SadaNews - Les autorités égyptiennes et l'ordre des médecins ont mis fin au débat autour d'une médecin qui a commencé à apparaître dans des émissions médicales et a fourni des informations trompeuses sur les maladies gynécologiques, provoquant l'étonnement des Égyptiens.

La médecin, nommée "M.A", a fait des déclarations choquantes où elle prétendait avoir traité des cas de maladies incurables sans fondement scientifique.

L'accusée a suscité une vague d'ironie et d'indignation après avoir été interviewée dans une émission et dans des vidéos, prétendant avoir sauvé une patiente d'une ablation de l'utérus après que sept médecins spécialistes aient échoué à la traiter, disant dans un langage familier : "Sept gynécologues ont dit d'enlever l'utérus, et moi, diplômée en agriculture, je n'ai pas étudié la médecine, j'ai dit qu'on baisse les œstrogènes et nous avons nettoyé et nettoyé les intestins, le saignement s'est arrêté," et ce contenu a circulé sur ses plateformes sur les réseaux sociaux qui comptent des milliers de followers.

De leur côté, l'ordre général des médecins a déposé une plainte urgente auprès du procureur général contre la médecin pour usurpation de la profession de médecin, diffusion d'informations médicales trompeuses et promotion de traitements sans autorisation légale, affirmant que ses allégations concernant les causes et le traitement du saignement utérin n'ont aucun fondement scientifique.

L'ordre a demandé au ministère public de prendre des mesures décisives et d'imposer les sanctions les plus sévères prévues par la loi contre elle, soulignant que la fermeture de l'établissement n'est pas la fin, et que la lâcheté ouvre la porte à la propagation de charlatanisme médical, mettant ainsi en danger la vie des citoyens.

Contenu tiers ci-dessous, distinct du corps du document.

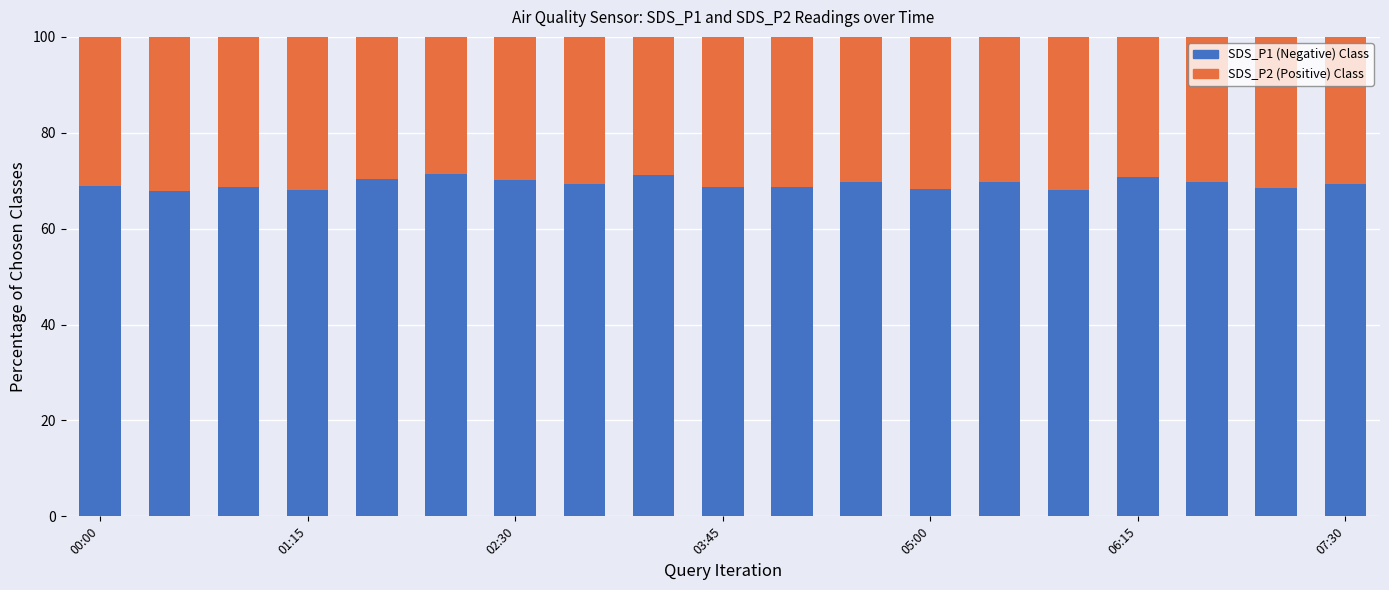

What is the difference between the maximum and minimum values in the SDS_P1 (Negative) Class series?

3.5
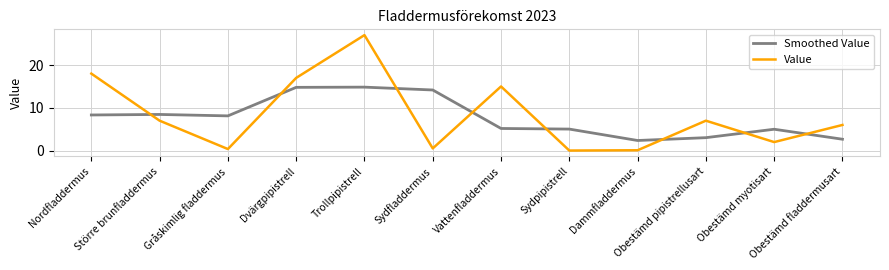

What position from the right is Obestämd myotisart?

2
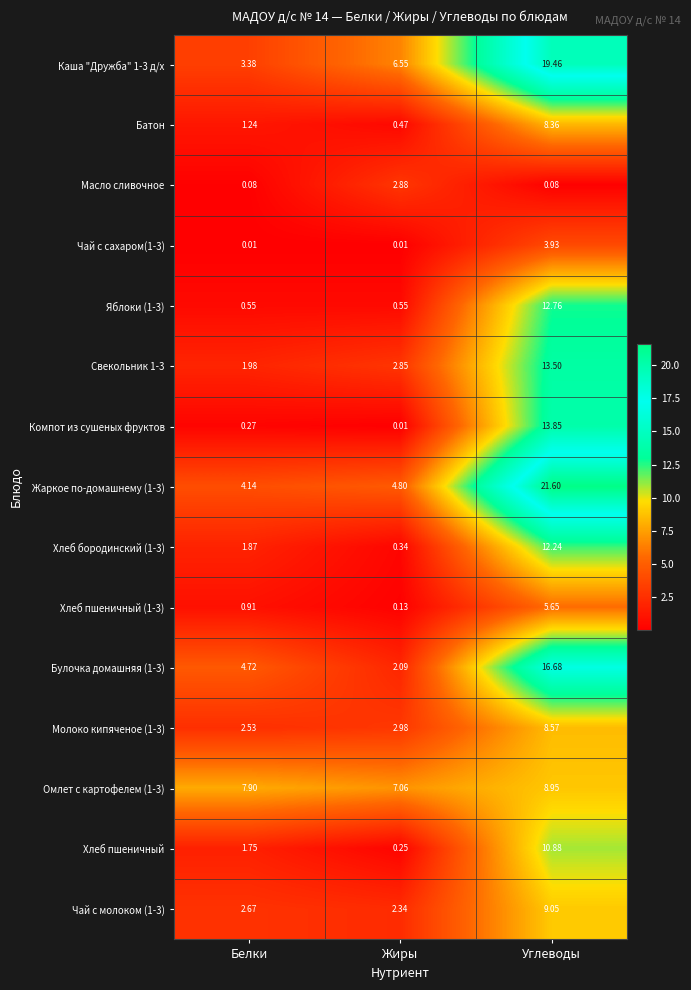

At which category is the sum across all series the highest?

Углеводы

L'ordre a contacté le "Conseil suprême pour l'organisation des médias" pour arrêter la diffusion et la publication des contenus émis par l'accusée et interdire leur re-diffusion, avertissant que les promesses de traitement par des personnes non qualifiées poussent les patients à négliger les soins médicaux spécialisés.

L'ordre des médecins a confirmé que l'incident du "centre de la fausse médecin" remet sur le devant de la scène ses avertissements continus au cours des deux dernières années concernant l'expansion de la création de départements et de programmes sous le nom de "nutrition thérapeutique" en dehors des facultés de médecine, ce qui entraîne un mélange des spécialités médicales chez les citoyens et la manifestation de pratiques qui dépassent les qualifications scientifiques et juridiques.

Dans une action rapide et décisive, le ministère de la santé a annoncé la fermeture et la fermeture du centre de la "fausse médecin" pour des conseils en nutrition médicale situé sur la place Al-Redy dans le quartier de Sheikh Zayed, au sud du Caire, en collaboration avec la direction de la santé libre à Gizeh et en coordination avec la police des denrées alimentaires au ministère de l'intérieur.

Le Dr Hossam Abdel Ghaffar, porte-parole officiel du ministère de la santé, a révélé une surprise et une contradiction dans l'arrière-plan académique de l'accusée, où il s'est avéré qu'elle était titulaire d'une licence en droit et rayée de l'ordre des avocats, et qu'elle gérait la chaîne et le centre de manière illégale avec de graves violations menaçant la sécurité des citoyens.

Le porte-parole a précisé qu'elle a été arrêtée en flagrant délit alors qu'elle procédait à un examen médical sur une patiente moyennant 1500 livres égyptiennes.

Il a ajouté que le centre fonctionnait sans licence, en violation de la loi sur l'organisation des établissements médicaux, c'est pourquoi l'établissement a été immédiatement fermé avec du scellé rouge et un procès-verbal des violations a été dressé pour être transmis au ministère public.